Sussex council defers vote on Phase 2 of Burton's Pond

Officials seek timetable on proposed signal at Route 24 intersection
June 19, 2017

Story Location:
Sloan Road
Millsboro  Delaware
United States

The developer of a proposed townhouse community near Long Neck has filed an amended site plan with a wider buffer after nearby residents opposed the original plan. 

During a June 13 hearing before Sussex County Council, Zac Crouch, engineer for developer Burton’s Pond LLC, said the buffer between the proposed development and adjacent Pinewater Woods would be increased from 20 feet to 50 feet.

After receiving approval for a 265 single-family home community, Burton's Pond LLC filed a conditional-use application for a second phase of development, across the road from the first phase. Plans call for 100 multifamily townhouses on a 31-acre parcel of medium-density-residential land, MR-1, at the Sloan Road-Route 24 intersection.

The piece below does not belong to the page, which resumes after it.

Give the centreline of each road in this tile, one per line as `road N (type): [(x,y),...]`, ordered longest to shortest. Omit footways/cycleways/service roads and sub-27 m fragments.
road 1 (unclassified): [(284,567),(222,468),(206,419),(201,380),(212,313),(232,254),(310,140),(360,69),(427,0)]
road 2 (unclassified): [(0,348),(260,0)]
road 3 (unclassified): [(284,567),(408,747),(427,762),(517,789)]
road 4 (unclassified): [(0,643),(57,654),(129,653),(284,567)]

Following the hearing, on the suggestion of Council President Mike Vincent, R-Seaford, council voted 3-1 to defer a decision to allow absent Councilman Rob Arlett, R-Frankford, to review the record and listen to the audio of the public hearing so he could vote on the application. Councilman Sam Wilson, R-Georgetown, voted against the motion.

In addition, council instructed Planning and Zoning Director Janelle Cornwell to write a letter to Delaware Department of Transportation officials to check on a timetable for a traffic signal at the new Sloan Road/Route24/Hollymount Road intersection if the application is approved.

While the developer would be financially responsible for several road improvements for both projects – including the realignment of Sloan Road – DelDOT has not yet approved installing a traffic signal.

Crouch said all road work would be completed in anticipation of installing a traffic signal. Crouch said the developer has signed a signal agreement and would pay for it, but DelDOT is in charge of the timetable. “We are not saying it's not needed now. We can't say when it will go in,” he said.

The site plan includes a pool and pool house and residents would also have access to amenities in the Phase 1 single-family community, including use of Burton's Pond, said Ben Gordy, senior project manager with The Ocean Atlantic Companies.

Preserving woods is developer's goal

When quizzed by Councilman George Cole, R-Ocean View, about constructing single-family homes on the parcel, Crouch said the developer wanted to preserve as much woodlands as possible. The site plan includes 19 acres of open space including a large tract of woods with a walking path.

Crouch said open space would be limited and the required 10,000-square-foot lots for single-family homes would result in clearing all trees to make the project economically viable.

Cole said the change from AR-1 to MR-RPC zoning was approved by a previous council 10 years ago. “To be honest, I hate this,” he said. “Rural Sussex County should remain rural. What you have is what rural Sussex should look like,” he told residents in attendance.

However, Cole voted in favor of the zoning change in a 3-2 vote during the July 31, 2007 council meeting.

Overdevelopment leads to traffic nightmare

Pinewater Woods resident Arnold Pitman said overdevelopment has created a monster for traffic in the area around the proposed community. Pitman, who is a member of Delaware Fire Police, said emergency vehicles and first responders can no longer respond quickly to alarms.

He said combined with the recently approved single-family project, there would be 500 to 1,000 new vehicles using the intersection. “I can't even picture that,” he said.

He suggested the development should be restricted to one-acre lots to blend in with other communities, which is acceptable to area residents.

“You have to take a look at the situation in this part of eastern Sussex County,” he told council. “At what point do you say enough is enough. This overdevelopment – you need to put skids on it. Our quality of life is affected by this.”

“The surrounding neighborhoods need to be considered,” said Pinewater Farm resident Norma Parks. “The trend here is single-family homes. This would change the character of the communities in the area. Higher density is not appropriate for this area.”

Cole said MR zoning allows four units to an acre – the proposed community's density is 3.3 units per acre. “Requiring one-acre lots at this point would be difficult. The cat is out of the bag,” Cole said, adding that state environmental officials commended the developer for preserving the wooded section of the parcel.

Property values at issue

Several residents have expressed concerns that the addition of townhouses would decrease value of their homes, which for the most part are large homes on large lots.

Gordy said it's a misconception that multifamily housing decreases property values of existing single-family homes. He said his company has several mixed-housing communities, including Breakwater, Coastal Club and The Peninsula. “There is no evidence of property values decreasing locally or nationally,” he said.

Attorney David Hutt said residents have expressed concerns about traffic and compatibility. He said the developer would be responsible for improving a notorious and dangerous intersection and eventually constructing a traffic signal.

He said mixed-use housing is not a detriment to surrounding properties. “We don't have to rely on national surveys. We have real world examples in Sussex County,” he said. “They are not high rises and will look the same as single-family homes in the area.”